-- Opening Marker --

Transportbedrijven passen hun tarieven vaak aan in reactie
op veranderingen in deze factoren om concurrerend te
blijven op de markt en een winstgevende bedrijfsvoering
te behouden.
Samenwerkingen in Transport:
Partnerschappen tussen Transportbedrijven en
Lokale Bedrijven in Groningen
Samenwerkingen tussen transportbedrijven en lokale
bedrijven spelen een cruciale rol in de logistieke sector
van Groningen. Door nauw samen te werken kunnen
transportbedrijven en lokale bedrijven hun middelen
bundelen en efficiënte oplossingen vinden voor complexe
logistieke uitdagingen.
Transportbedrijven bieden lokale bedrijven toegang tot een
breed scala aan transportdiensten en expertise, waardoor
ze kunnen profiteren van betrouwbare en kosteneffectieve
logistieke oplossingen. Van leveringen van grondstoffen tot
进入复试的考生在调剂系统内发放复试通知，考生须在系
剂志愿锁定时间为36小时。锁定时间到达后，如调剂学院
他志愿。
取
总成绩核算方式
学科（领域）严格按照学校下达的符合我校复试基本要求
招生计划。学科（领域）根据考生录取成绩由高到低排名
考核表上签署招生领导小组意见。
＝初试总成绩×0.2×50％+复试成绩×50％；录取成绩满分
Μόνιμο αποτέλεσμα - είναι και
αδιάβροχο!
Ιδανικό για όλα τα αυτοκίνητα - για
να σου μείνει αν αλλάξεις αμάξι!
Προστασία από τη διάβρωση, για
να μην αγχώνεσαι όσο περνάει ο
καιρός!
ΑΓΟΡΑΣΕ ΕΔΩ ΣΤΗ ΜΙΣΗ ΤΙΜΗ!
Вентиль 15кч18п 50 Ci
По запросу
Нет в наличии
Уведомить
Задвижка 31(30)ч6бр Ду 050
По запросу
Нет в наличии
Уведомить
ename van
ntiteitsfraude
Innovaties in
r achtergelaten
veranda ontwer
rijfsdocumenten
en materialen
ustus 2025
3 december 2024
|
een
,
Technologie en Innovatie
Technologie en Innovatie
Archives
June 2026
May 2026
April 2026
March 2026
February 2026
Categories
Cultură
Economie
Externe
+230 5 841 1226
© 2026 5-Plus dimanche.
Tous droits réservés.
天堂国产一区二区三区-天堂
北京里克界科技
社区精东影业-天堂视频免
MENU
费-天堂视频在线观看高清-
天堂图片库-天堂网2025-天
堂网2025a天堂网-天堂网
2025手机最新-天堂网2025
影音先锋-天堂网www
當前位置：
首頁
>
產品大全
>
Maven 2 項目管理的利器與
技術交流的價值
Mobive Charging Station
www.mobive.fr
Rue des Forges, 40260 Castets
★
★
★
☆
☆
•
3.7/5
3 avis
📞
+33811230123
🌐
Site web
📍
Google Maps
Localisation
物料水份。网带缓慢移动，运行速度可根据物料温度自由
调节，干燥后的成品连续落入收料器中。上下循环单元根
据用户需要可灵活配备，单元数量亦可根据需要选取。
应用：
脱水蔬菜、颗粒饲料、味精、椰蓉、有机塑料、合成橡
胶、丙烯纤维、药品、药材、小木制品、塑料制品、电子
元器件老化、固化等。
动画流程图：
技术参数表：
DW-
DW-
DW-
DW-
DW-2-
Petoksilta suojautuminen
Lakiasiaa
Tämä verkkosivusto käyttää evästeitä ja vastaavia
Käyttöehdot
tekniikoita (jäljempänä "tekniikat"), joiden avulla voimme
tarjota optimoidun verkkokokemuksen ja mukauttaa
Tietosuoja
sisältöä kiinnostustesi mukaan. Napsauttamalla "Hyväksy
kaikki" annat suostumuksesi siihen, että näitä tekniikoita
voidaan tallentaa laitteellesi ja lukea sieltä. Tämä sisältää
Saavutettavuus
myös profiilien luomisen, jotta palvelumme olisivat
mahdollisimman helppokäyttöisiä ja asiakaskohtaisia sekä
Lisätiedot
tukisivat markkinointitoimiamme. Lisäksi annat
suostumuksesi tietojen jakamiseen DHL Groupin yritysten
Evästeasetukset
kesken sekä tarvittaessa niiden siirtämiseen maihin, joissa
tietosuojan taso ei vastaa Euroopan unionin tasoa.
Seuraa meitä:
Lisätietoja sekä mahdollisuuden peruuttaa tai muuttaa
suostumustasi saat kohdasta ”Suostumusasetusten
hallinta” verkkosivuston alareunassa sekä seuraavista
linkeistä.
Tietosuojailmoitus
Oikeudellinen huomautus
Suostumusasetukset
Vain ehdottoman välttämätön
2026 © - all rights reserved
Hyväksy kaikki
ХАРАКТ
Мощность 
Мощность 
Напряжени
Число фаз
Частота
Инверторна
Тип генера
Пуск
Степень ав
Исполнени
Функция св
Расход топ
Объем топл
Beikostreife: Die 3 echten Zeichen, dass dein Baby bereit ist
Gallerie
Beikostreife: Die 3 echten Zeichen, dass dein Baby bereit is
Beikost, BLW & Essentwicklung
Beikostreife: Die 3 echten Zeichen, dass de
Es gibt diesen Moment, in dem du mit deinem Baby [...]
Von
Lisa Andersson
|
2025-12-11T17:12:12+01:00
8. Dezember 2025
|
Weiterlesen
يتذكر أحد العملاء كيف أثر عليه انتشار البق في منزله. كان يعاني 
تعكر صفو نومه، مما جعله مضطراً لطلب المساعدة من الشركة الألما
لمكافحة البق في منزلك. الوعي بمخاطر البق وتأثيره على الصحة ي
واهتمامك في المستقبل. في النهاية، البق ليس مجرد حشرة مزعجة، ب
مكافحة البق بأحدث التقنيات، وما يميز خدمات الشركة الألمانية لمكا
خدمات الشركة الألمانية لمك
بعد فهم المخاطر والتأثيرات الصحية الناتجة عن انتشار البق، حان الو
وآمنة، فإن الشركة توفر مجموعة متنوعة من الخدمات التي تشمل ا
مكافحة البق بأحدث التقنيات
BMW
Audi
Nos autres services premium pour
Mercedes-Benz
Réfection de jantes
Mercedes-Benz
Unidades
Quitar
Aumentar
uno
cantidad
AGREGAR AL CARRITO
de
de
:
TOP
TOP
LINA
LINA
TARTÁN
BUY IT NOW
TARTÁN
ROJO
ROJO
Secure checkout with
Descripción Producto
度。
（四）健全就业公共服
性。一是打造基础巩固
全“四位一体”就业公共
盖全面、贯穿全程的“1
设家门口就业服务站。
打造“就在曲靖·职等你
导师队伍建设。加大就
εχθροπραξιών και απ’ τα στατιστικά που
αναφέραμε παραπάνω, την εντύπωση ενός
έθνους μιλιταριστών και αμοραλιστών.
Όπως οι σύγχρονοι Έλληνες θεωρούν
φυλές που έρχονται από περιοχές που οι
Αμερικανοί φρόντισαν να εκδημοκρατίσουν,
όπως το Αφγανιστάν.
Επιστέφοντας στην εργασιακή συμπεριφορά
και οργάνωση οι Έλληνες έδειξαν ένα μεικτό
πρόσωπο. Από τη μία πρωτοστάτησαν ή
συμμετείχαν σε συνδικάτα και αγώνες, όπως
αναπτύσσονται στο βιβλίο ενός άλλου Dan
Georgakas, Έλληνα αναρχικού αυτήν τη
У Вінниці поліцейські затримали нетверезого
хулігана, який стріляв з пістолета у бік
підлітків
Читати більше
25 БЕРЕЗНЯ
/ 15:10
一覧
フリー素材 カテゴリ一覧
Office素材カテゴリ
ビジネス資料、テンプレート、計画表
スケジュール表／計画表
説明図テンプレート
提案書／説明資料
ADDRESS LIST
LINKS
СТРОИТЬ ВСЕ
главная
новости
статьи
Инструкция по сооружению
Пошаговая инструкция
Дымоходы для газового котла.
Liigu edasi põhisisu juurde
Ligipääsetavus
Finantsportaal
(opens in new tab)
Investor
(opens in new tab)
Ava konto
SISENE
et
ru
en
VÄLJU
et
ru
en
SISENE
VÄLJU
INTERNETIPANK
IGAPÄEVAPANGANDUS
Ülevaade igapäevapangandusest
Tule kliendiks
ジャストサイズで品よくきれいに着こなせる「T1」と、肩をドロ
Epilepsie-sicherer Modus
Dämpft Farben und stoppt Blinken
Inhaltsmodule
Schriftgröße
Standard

-- Closing Marker --

Turn everything from the start of the material down to the line containing "Lokale Bedrijven in Groningen" into a JSON list of strings, one string per line, leaving out blank lines.

Written answer:
[
  "Transportbedrijven passen hun tarieven vaak aan in reactie",
  "op veranderingen in deze factoren om concurrerend te",
  "blijven op de markt en een winstgevende bedrijfsvoering",
  "te behouden.",
  "Samenwerkingen in Transport:",
  "Partnerschappen tussen Transportbedrijven en",
  "Lokale Bedrijven in Groningen"
]